### WRITTEN TASK
An exact copy of each record is required.

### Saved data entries
• • •

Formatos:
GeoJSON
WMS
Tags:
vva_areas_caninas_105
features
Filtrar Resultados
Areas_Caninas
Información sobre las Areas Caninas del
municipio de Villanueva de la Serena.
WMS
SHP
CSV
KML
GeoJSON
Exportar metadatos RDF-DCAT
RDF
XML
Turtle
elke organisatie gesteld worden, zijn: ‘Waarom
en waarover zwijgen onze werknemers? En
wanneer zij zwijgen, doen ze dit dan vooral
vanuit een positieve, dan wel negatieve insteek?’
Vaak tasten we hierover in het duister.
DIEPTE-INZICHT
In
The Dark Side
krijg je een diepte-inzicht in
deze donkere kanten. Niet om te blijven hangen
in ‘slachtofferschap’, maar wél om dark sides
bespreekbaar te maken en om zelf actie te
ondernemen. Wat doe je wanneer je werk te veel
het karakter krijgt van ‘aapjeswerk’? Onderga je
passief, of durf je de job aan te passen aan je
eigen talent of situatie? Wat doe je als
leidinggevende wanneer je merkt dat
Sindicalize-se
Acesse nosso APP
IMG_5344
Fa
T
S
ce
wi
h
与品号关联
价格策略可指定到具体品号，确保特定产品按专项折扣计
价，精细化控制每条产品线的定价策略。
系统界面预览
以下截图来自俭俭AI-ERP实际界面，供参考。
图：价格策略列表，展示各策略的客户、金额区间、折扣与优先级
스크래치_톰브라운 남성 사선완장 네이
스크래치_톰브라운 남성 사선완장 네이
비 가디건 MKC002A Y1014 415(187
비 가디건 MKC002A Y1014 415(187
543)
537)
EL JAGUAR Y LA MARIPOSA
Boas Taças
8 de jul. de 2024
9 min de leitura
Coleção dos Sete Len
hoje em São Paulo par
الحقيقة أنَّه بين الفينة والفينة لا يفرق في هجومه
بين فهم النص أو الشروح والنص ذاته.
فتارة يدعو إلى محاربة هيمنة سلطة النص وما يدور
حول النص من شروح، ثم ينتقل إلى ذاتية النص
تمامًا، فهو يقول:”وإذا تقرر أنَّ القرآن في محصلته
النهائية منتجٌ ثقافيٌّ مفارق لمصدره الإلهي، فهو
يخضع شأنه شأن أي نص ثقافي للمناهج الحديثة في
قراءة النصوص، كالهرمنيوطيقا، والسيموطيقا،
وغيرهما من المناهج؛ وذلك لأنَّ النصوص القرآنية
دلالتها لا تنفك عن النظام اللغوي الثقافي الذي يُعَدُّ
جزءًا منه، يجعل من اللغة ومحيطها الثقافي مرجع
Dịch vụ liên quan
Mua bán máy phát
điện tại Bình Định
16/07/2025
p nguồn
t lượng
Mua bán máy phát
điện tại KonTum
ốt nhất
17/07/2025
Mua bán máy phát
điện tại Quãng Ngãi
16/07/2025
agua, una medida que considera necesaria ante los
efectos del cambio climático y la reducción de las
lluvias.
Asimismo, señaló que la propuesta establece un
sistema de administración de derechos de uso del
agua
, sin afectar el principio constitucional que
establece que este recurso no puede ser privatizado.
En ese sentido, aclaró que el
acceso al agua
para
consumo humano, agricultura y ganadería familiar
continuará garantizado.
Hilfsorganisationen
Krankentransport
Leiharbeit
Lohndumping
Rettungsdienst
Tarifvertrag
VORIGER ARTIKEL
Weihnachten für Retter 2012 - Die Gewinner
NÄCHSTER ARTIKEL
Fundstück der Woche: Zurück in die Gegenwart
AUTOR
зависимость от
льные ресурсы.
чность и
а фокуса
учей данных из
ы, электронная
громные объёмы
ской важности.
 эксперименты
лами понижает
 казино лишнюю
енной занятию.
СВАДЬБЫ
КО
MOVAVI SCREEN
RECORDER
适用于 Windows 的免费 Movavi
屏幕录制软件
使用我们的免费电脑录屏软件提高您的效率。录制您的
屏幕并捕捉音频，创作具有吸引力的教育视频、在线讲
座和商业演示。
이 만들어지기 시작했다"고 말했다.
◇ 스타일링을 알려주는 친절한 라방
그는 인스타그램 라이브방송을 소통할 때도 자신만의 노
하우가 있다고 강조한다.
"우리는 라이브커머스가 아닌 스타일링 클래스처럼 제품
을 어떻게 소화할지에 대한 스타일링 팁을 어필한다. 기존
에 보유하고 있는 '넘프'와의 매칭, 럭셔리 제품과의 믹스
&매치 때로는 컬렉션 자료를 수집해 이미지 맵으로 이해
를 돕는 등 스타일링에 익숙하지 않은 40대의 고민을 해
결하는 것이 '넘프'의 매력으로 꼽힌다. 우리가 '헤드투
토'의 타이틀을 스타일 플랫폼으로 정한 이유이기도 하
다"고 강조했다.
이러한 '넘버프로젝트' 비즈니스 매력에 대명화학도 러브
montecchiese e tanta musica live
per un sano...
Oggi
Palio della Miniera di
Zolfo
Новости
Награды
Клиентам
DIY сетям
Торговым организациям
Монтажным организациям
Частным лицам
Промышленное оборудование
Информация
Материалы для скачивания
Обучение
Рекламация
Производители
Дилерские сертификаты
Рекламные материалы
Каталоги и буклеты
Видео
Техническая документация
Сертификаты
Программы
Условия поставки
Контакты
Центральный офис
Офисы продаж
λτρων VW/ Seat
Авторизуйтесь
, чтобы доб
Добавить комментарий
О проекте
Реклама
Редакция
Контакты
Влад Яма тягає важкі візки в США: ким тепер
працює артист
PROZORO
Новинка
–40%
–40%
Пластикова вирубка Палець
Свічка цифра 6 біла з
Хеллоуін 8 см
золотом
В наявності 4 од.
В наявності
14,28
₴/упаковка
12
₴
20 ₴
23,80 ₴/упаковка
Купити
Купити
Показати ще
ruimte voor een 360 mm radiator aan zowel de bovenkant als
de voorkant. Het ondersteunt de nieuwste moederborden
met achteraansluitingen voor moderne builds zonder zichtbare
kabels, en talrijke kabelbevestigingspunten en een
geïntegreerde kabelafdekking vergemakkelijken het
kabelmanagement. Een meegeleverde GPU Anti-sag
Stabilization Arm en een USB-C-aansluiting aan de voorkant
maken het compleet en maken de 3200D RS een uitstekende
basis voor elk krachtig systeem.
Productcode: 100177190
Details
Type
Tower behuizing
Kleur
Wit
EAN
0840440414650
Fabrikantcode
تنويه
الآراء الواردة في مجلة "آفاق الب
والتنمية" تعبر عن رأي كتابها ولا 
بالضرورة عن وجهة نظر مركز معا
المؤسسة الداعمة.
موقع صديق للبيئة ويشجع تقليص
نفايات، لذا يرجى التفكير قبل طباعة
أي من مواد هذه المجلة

• • •

### PROBLEM SOLUTION
Formatos:
GeoJSON
WMS
Tags:
vva_areas_caninas_105
features
Filtrar Resultados
Areas_Caninas
Información sobre las Areas Caninas del
municipio de Villanueva de la Serena.
WMS
SHP
CSV
KML
GeoJSON
Exportar metadatos RDF-DCAT
RDF
XML
Turtle
elke organisatie gesteld worden, zijn: ‘Waarom
en waarover zwijgen onze werknemers? En
wanneer zij zwijgen, doen ze dit dan vooral
vanuit een positieve, dan wel negatieve insteek?’
Vaak tasten we hierover in het duister.
DIEPTE-INZICHT
In
The Dark Side
krijg je een diepte-inzicht in
deze donkere kanten. Niet om te blijven hangen
in ‘slachtofferschap’, maar wél om dark sides
bespreekbaar te maken en om zelf actie te
ondernemen. Wat doe je wanneer je werk te veel
het karakter krijgt van ‘aapjeswerk’? Onderga je
passief, of durf je de job aan te passen aan je
eigen talent of situatie? Wat doe je als
leidinggevende wanneer je merkt dat
Sindicalize-se
Acesse nosso APP
IMG_5344
Fa
T
S
ce
wi
h
与品号关联
价格策略可指定到具体品号，确保特定产品按专项折扣计
价，精细化控制每条产品线的定价策略。
系统界面预览
以下截图来自俭俭AI-ERP实际界面，供参考。
图：价格策略列表，展示各策略的客户、金额区间、折扣与优先级
스크래치_톰브라운 남성 사선완장 네이
스크래치_톰브라운 남성 사선완장 네이
비 가디건 MKC002A Y1014 415(187
비 가디건 MKC002A Y1014 415(187
543)
537)
EL JAGUAR Y LA MARIPOSA
Boas Taças
8 de jul. de 2024
9 min de leitura
Coleção dos Sete Len
hoje em São Paulo par
الحقيقة أنَّه بين الفينة والفينة لا يفرق في هجومه
بين فهم النص أو الشروح والنص ذاته.
فتارة يدعو إلى محاربة هيمنة سلطة النص وما يدور
حول النص من شروح، ثم ينتقل إلى ذاتية النص
تمامًا، فهو يقول:”وإذا تقرر أنَّ القرآن في محصلته
النهائية منتجٌ ثقافيٌّ مفارق لمصدره الإلهي، فهو
يخضع شأنه شأن أي نص ثقافي للمناهج الحديثة في
قراءة النصوص، كالهرمنيوطيقا، والسيموطيقا،
وغيرهما من المناهج؛ وذلك لأنَّ النصوص القرآنية
دلالتها لا تنفك عن النظام اللغوي الثقافي الذي يُعَدُّ
جزءًا منه، يجعل من اللغة ومحيطها الثقافي مرجع
Dịch vụ liên quan
Mua bán máy phát
điện tại Bình Định
16/07/2025
p nguồn
t lượng
Mua bán máy phát
điện tại KonTum
ốt nhất
17/07/2025
Mua bán máy phát
điện tại Quãng Ngãi
16/07/2025
agua, una medida que considera necesaria ante los
efectos del cambio climático y la reducción de las
lluvias.
Asimismo, señaló que la propuesta establece un
sistema de administración de derechos de uso del
agua
, sin afectar el principio constitucional que
establece que este recurso no puede ser privatizado.
En ese sentido, aclaró que el
acceso al agua
para
consumo humano, agricultura y ganadería familiar
continuará garantizado.
Hilfsorganisationen
Krankentransport
Leiharbeit
Lohndumping
Rettungsdienst
Tarifvertrag
VORIGER ARTIKEL
Weihnachten für Retter 2012 - Die Gewinner
NÄCHSTER ARTIKEL
Fundstück der Woche: Zurück in die Gegenwart
AUTOR
зависимость от
льные ресурсы.
чность и
а фокуса
учей данных из
ы, электронная
громные объёмы
ской важности.
 эксперименты
лами понижает
 казино лишнюю
енной занятию.
СВАДЬБЫ
КО
MOVAVI SCREEN
RECORDER
适用于 Windows 的免费 Movavi
屏幕录制软件
使用我们的免费电脑录屏软件提高您的效率。录制您的
屏幕并捕捉音频，创作具有吸引力的教育视频、在线讲
座和商业演示。
이 만들어지기 시작했다"고 말했다.
◇ 스타일링을 알려주는 친절한 라방
그는 인스타그램 라이브방송을 소통할 때도 자신만의 노
하우가 있다고 강조한다.
"우리는 라이브커머스가 아닌 스타일링 클래스처럼 제품
을 어떻게 소화할지에 대한 스타일링 팁을 어필한다. 기존
에 보유하고 있는 '넘프'와의 매칭, 럭셔리 제품과의 믹스
&매치 때로는 컬렉션 자료를 수집해 이미지 맵으로 이해
를 돕는 등 스타일링에 익숙하지 않은 40대의 고민을 해
결하는 것이 '넘프'의 매력으로 꼽힌다. 우리가 '헤드투
토'의 타이틀을 스타일 플랫폼으로 정한 이유이기도 하
다"고 강조했다.
이러한 '넘버프로젝트' 비즈니스 매력에 대명화학도 러브
montecchiese e tanta musica live
per un sano...
Oggi
Palio della Miniera di
Zolfo
Новости
Награды
Клиентам
DIY сетям
Торговым организациям
Монтажным организациям
Частным лицам
Промышленное оборудование
Информация
Материалы для скачивания
Обучение
Рекламация
Производители
Дилерские сертификаты
Рекламные материалы
Каталоги и буклеты
Видео
Техническая документация
Сертификаты
Программы
Условия поставки
Контакты
Центральный офис
Офисы продаж
λτρων VW/ Seat
Авторизуйтесь
, чтобы доб
Добавить комментарий
О проекте
Реклама
Редакция
Контакты
Влад Яма тягає важкі візки в США: ким тепер
працює артист
PROZORO
Новинка
–40%
–40%
Пластикова вирубка Палець
Свічка цифра 6 біла з
Хеллоуін 8 см
золотом
В наявності 4 од.
В наявності
14,28
₴/упаковка
12
₴
20 ₴
23,80 ₴/упаковка
Купити
Купити
Показати ще
ruimte voor een 360 mm radiator aan zowel de bovenkant als
de voorkant. Het ondersteunt de nieuwste moederborden
met achteraansluitingen voor moderne builds zonder zichtbare
kabels, en talrijke kabelbevestigingspunten en een
geïntegreerde kabelafdekking vergemakkelijken het
kabelmanagement. Een meegeleverde GPU Anti-sag
Stabilization Arm en een USB-C-aansluiting aan de voorkant
maken het compleet en maken de 3200D RS een uitstekende
basis voor elk krachtig systeem.
Productcode: 100177190
Details
Type
Tower behuizing
Kleur
Wit
EAN
0840440414650
Fabrikantcode
تنويه
الآراء الواردة في مجلة "آفاق الب
والتنمية" تعبر عن رأي كتابها ولا 
بالضرورة عن وجهة نظر مركز معا
المؤسسة الداعمة.
موقع صديق للبيئة ويشجع تقليص
نفايات، لذا يرجى التفكير قبل طباعة
أي من مواد هذه المجلة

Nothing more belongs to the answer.